= EXERCISE TASK =
Copy every line of the records below word for word, but leave out the pictures.

>> START

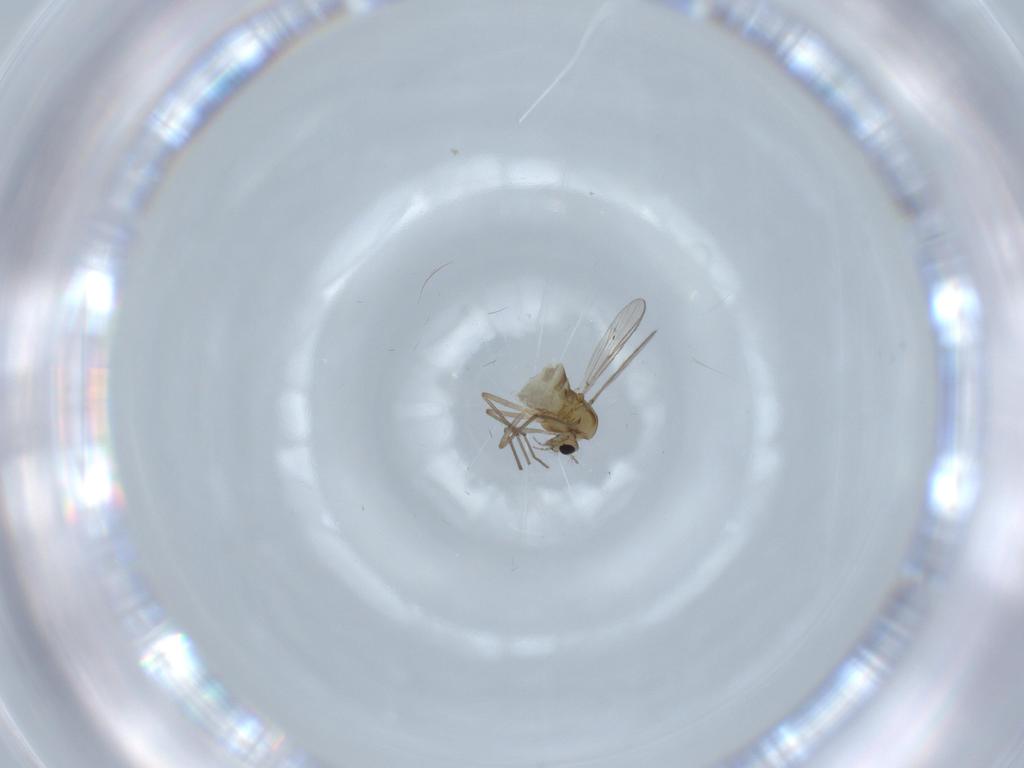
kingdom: Animalia
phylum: Arthropoda
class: Insecta
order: Diptera
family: Chironomidae
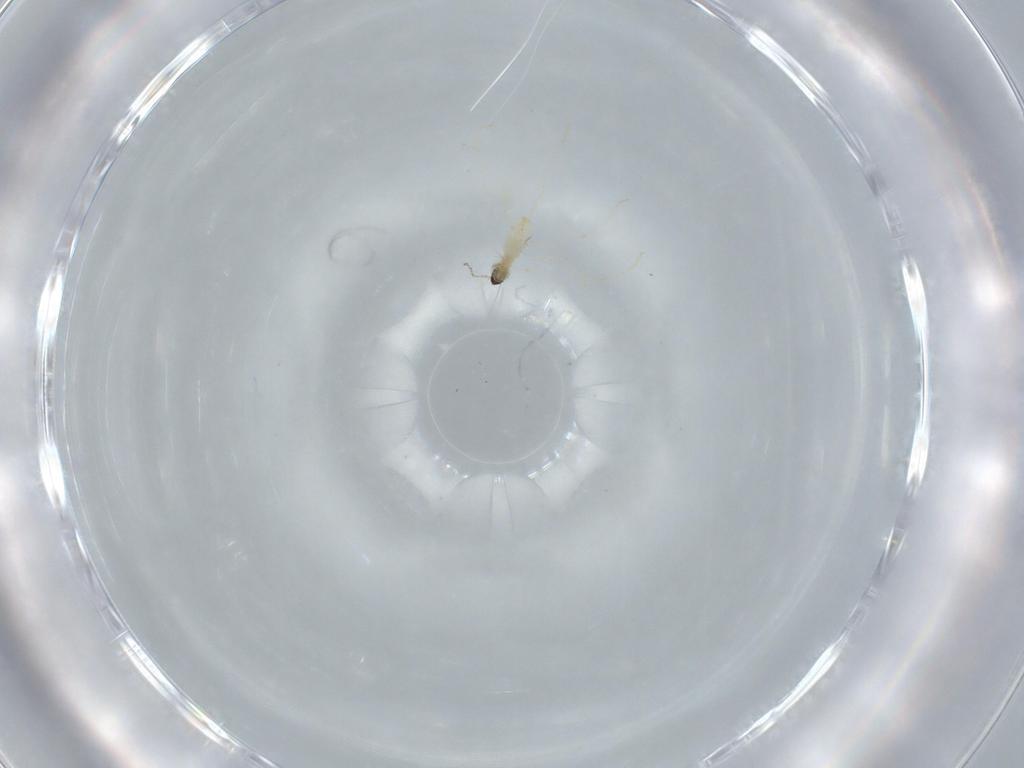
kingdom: Animalia
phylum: Arthropoda
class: Insecta
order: Diptera
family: Cecidomyiidae
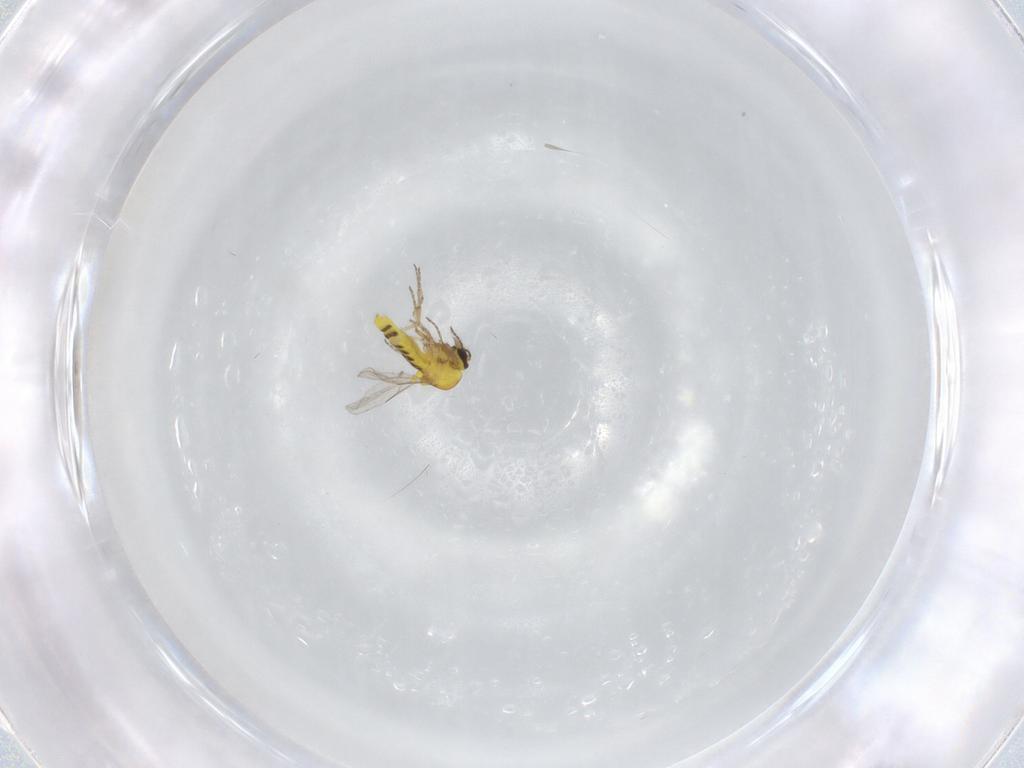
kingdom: Animalia
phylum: Arthropoda
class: Insecta
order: Diptera
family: Ceratopogonidae
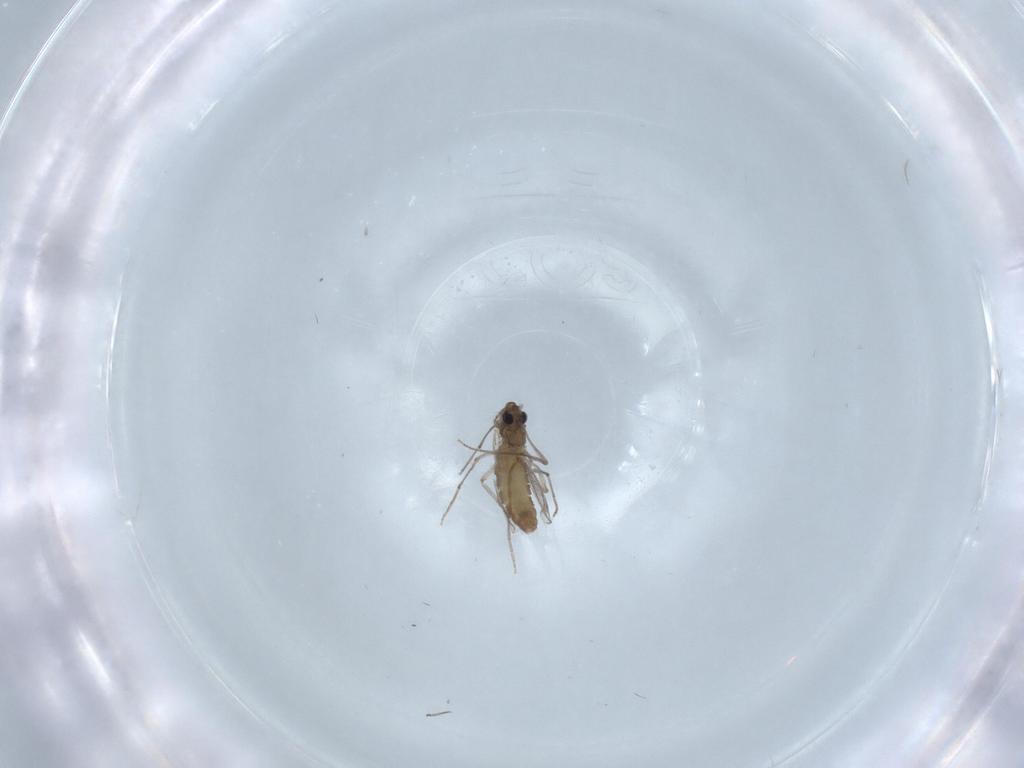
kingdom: Animalia
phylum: Arthropoda
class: Insecta
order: Diptera
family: Chironomidae
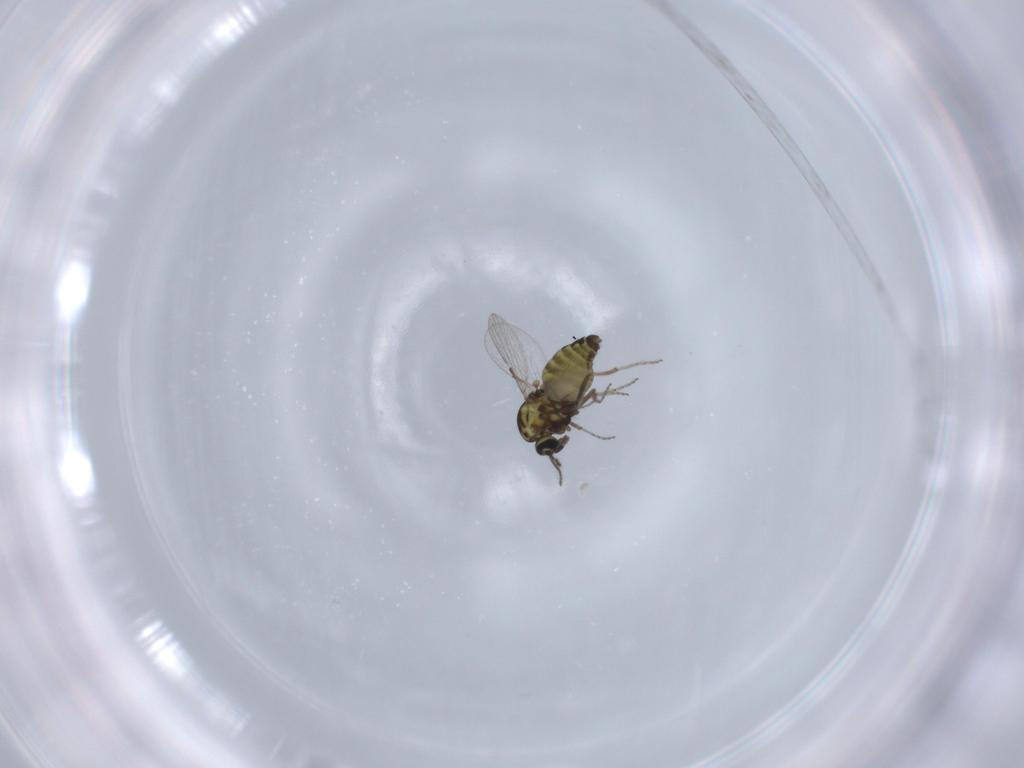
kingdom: Animalia
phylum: Arthropoda
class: Insecta
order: Diptera
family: Ceratopogonidae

>> END

= IN RESPONSE =
kingdom: Animalia
phylum: Arthropoda
class: Insecta
order: Diptera
family: Chironomidae
kingdom: Animalia
phylum: Arthropoda
class: Insecta
order: Diptera
family: Cecidomyiidae
kingdom: Animalia
phylum: Arthropoda
class: Insecta
order: Diptera
family: Ceratopogonidae
kingdom: Animalia
phylum: Arthropoda
class: Insecta
order: Diptera
family: Chironomidae
kingdom: Animalia
phylum: Arthropoda
class: Insecta
order: Diptera
family: Ceratopogonidae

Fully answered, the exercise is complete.